# Baron on film!



## DNL2448 (Feb 13, 2009)

Neat! I give Baron a 10 on style, 10 on trainability and a 100 on HAPPY!


----------



## Casey and Samson's Mom (Sep 24, 2011)

My Samson is one of Susan's boys! I saw this video on facebook and just love it! He is a wonderful, wonderful dog! Plus, Susan has obviously put mega effort into training him. I am starting to think that my next dog might be a Baron boy!!


----------



## sterregold (Dec 9, 2009)

Thanks, Susan and I are both really pleased with how he is growing up.


----------



## hollyk (Feb 21, 2009)

You must be very pleased with this litter. Baron looks great!
I'm a little blind obsessed right now, but his blinds look fabulous. What a wonderful boy.


----------



## Tamarackgoldens (Mar 10, 2010)

Very handsome. Love his drive. Good swimmer.

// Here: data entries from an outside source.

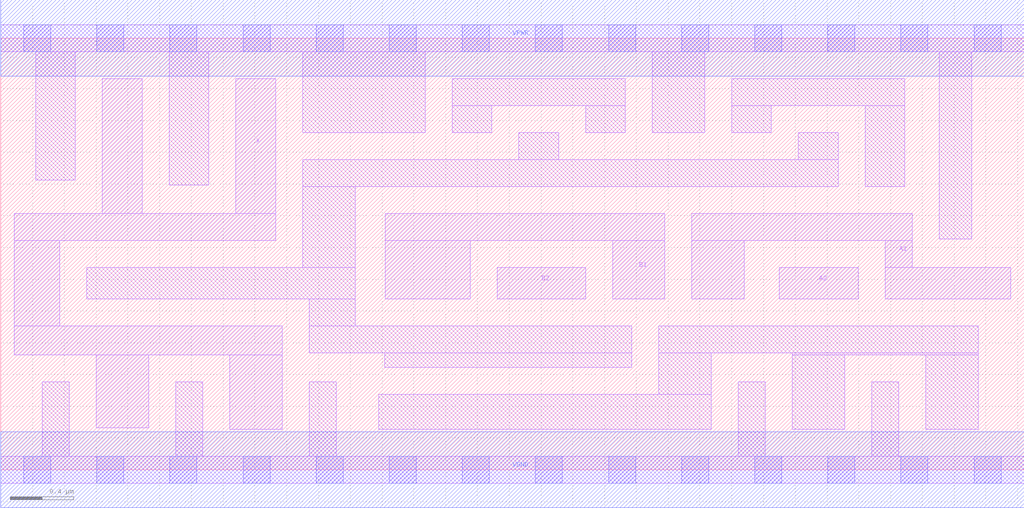
<source format=lef>
# Copyright 2020 The SkyWater PDK Authors
#
# Licensed under the Apache License, Version 2.0 (the "License");
# you may not use this file except in compliance with the License.
# You may obtain a copy of the License at
#
#     https://www.apache.org/licenses/LICENSE-2.0
#
# Unless required by applicable law or agreed to in writing, software
# distributed under the License is distributed on an "AS IS" BASIS,
# WITHOUT WARRANTIES OR CONDITIONS OF ANY KIND, either express or implied.
# See the License for the specific language governing permissions and
# limitations under the License.
#
# SPDX-License-Identifier: Apache-2.0

VERSION 5.7 ;
  NAMESCASESENSITIVE ON ;
  NOWIREEXTENSIONATPIN ON ;
  DIVIDERCHAR "/" ;
  BUSBITCHARS "[]" ;
UNITS
  DATABASE MICRONS 200 ;
END UNITS
MACRO sky130_fd_sc_hd__o22a_4
  CLASS CORE ;
  SOURCE USER ;
  FOREIGN sky130_fd_sc_hd__o22a_4 ;
  ORIGIN  0.000000  0.000000 ;
  SIZE  6.440000 BY  2.720000 ;
  SYMMETRY X Y R90 ;
  SITE unithd ;
  PIN A1
    ANTENNAGATEAREA  0.495000 ;
    DIRECTION INPUT ;
    USE SIGNAL ;
    PORT
      LAYER li1 ;
        RECT 4.350000 1.075000 4.680000 1.445000 ;
        RECT 4.350000 1.445000 5.735000 1.615000 ;
        RECT 5.565000 1.075000 6.355000 1.275000 ;
        RECT 5.565000 1.275000 5.735000 1.445000 ;
    END
  END A1
  PIN A2
    ANTENNAGATEAREA  0.495000 ;
    DIRECTION INPUT ;
    USE SIGNAL ;
    PORT
      LAYER li1 ;
        RECT 4.900000 1.075000 5.395000 1.275000 ;
    END
  END A2
  PIN B1
    ANTENNAGATEAREA  0.495000 ;
    DIRECTION INPUT ;
    USE SIGNAL ;
    PORT
      LAYER li1 ;
        RECT 2.420000 1.075000 2.955000 1.445000 ;
        RECT 2.420000 1.445000 4.180000 1.615000 ;
        RECT 3.850000 1.075000 4.180000 1.445000 ;
    END
  END B1
  PIN B2
    ANTENNAGATEAREA  0.495000 ;
    DIRECTION INPUT ;
    USE SIGNAL ;
    PORT
      LAYER li1 ;
        RECT 3.125000 1.075000 3.680000 1.275000 ;
    END
  END B2
  PIN X
    ANTENNADIFFAREA  0.891000 ;
    DIRECTION OUTPUT ;
    USE SIGNAL ;
    PORT
      LAYER li1 ;
        RECT 0.085000 0.725000 1.770000 0.905000 ;
        RECT 0.085000 0.905000 0.370000 1.445000 ;
        RECT 0.085000 1.445000 1.730000 1.615000 ;
        RECT 0.600000 0.265000 0.930000 0.725000 ;
        RECT 0.640000 1.615000 0.890000 2.465000 ;
        RECT 1.440000 0.255000 1.770000 0.725000 ;
        RECT 1.480000 1.615000 1.730000 2.465000 ;
    END
  END X
  PIN VGND
    DIRECTION INOUT ;
    SHAPE ABUTMENT ;
    USE GROUND ;
    PORT
      LAYER met1 ;
        RECT 0.000000 -0.240000 6.440000 0.240000 ;
    END
  END VGND
  PIN VPWR
    DIRECTION INOUT ;
    SHAPE ABUTMENT ;
    USE POWER ;
    PORT
      LAYER met1 ;
        RECT 0.000000 2.480000 6.440000 2.960000 ;
    END
  END VPWR
  OBS
    LAYER li1 ;
      RECT 0.000000 -0.085000 6.440000 0.085000 ;
      RECT 0.000000  2.635000 6.440000 2.805000 ;
      RECT 0.220000  1.825000 0.470000 2.635000 ;
      RECT 0.260000  0.085000 0.430000 0.555000 ;
      RECT 0.540000  1.075000 2.230000 1.275000 ;
      RECT 1.060000  1.795000 1.310000 2.635000 ;
      RECT 1.100000  0.085000 1.270000 0.555000 ;
      RECT 1.900000  1.275000 2.230000 1.785000 ;
      RECT 1.900000  1.785000 5.270000 1.955000 ;
      RECT 1.900000  2.125000 2.670000 2.635000 ;
      RECT 1.940000  0.085000 2.110000 0.555000 ;
      RECT 1.940000  0.735000 3.970000 0.905000 ;
      RECT 1.940000  0.905000 2.230000 1.075000 ;
      RECT 2.380000  0.255000 4.470000 0.475000 ;
      RECT 2.415000  0.645000 3.970000 0.735000 ;
      RECT 2.840000  2.125000 3.090000 2.295000 ;
      RECT 2.840000  2.295000 3.930000 2.465000 ;
      RECT 3.260000  1.955000 3.510000 2.125000 ;
      RECT 3.680000  2.125000 3.930000 2.295000 ;
      RECT 4.100000  2.125000 4.430000 2.635000 ;
      RECT 4.140000  0.475000 4.470000 0.735000 ;
      RECT 4.140000  0.735000 6.150000 0.905000 ;
      RECT 4.600000  2.125000 4.850000 2.295000 ;
      RECT 4.600000  2.295000 5.690000 2.465000 ;
      RECT 4.640000  0.085000 4.810000 0.555000 ;
      RECT 4.980000  0.255000 5.310000 0.725000 ;
      RECT 4.980000  0.725000 6.150000 0.735000 ;
      RECT 5.020000  1.955000 5.270000 2.125000 ;
      RECT 5.440000  1.785000 5.690000 2.295000 ;
      RECT 5.480000  0.085000 5.650000 0.555000 ;
      RECT 5.820000  0.255000 6.150000 0.725000 ;
      RECT 5.905000  1.455000 6.110000 2.635000 ;
    LAYER mcon ;
      RECT 0.145000 -0.085000 0.315000 0.085000 ;
      RECT 0.145000  2.635000 0.315000 2.805000 ;
      RECT 0.605000 -0.085000 0.775000 0.085000 ;
      RECT 0.605000  2.635000 0.775000 2.805000 ;
      RECT 1.065000 -0.085000 1.235000 0.085000 ;
      RECT 1.065000  2.635000 1.235000 2.805000 ;
      RECT 1.525000 -0.085000 1.695000 0.085000 ;
      RECT 1.525000  2.635000 1.695000 2.805000 ;
      RECT 1.985000 -0.085000 2.155000 0.085000 ;
      RECT 1.985000  2.635000 2.155000 2.805000 ;
      RECT 2.445000 -0.085000 2.615000 0.085000 ;
      RECT 2.445000  2.635000 2.615000 2.805000 ;
      RECT 2.905000 -0.085000 3.075000 0.085000 ;
      RECT 2.905000  2.635000 3.075000 2.805000 ;
      RECT 3.365000 -0.085000 3.535000 0.085000 ;
      RECT 3.365000  2.635000 3.535000 2.805000 ;
      RECT 3.825000 -0.085000 3.995000 0.085000 ;
      RECT 3.825000  2.635000 3.995000 2.805000 ;
      RECT 4.285000 -0.085000 4.455000 0.085000 ;
      RECT 4.285000  2.635000 4.455000 2.805000 ;
      RECT 4.745000 -0.085000 4.915000 0.085000 ;
      RECT 4.745000  2.635000 4.915000 2.805000 ;
      RECT 5.205000 -0.085000 5.375000 0.085000 ;
      RECT 5.205000  2.635000 5.375000 2.805000 ;
      RECT 5.665000 -0.085000 5.835000 0.085000 ;
      RECT 5.665000  2.635000 5.835000 2.805000 ;
      RECT 6.125000 -0.085000 6.295000 0.085000 ;
      RECT 6.125000  2.635000 6.295000 2.805000 ;
  END
END sky130_fd_sc_hd__o22a_4

</source>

If you are his breeder you certainly can be proud and deserve cudos.


----------



## sterregold (Dec 9, 2009)

Tamarackgoldens said:


> Very handsome. Love his drive. Good swimmer. If you are his breeder you certainly can be proud and deserve cudos.


Thanks, Sue. I am really glad I went to all of the trouble I did to make that breeding happen! He is my MH girl Breeze bred to Mercedes Hitchcock's Trey, who is MH***. It definitely added some of what I wanted to improve on in my girl.


----------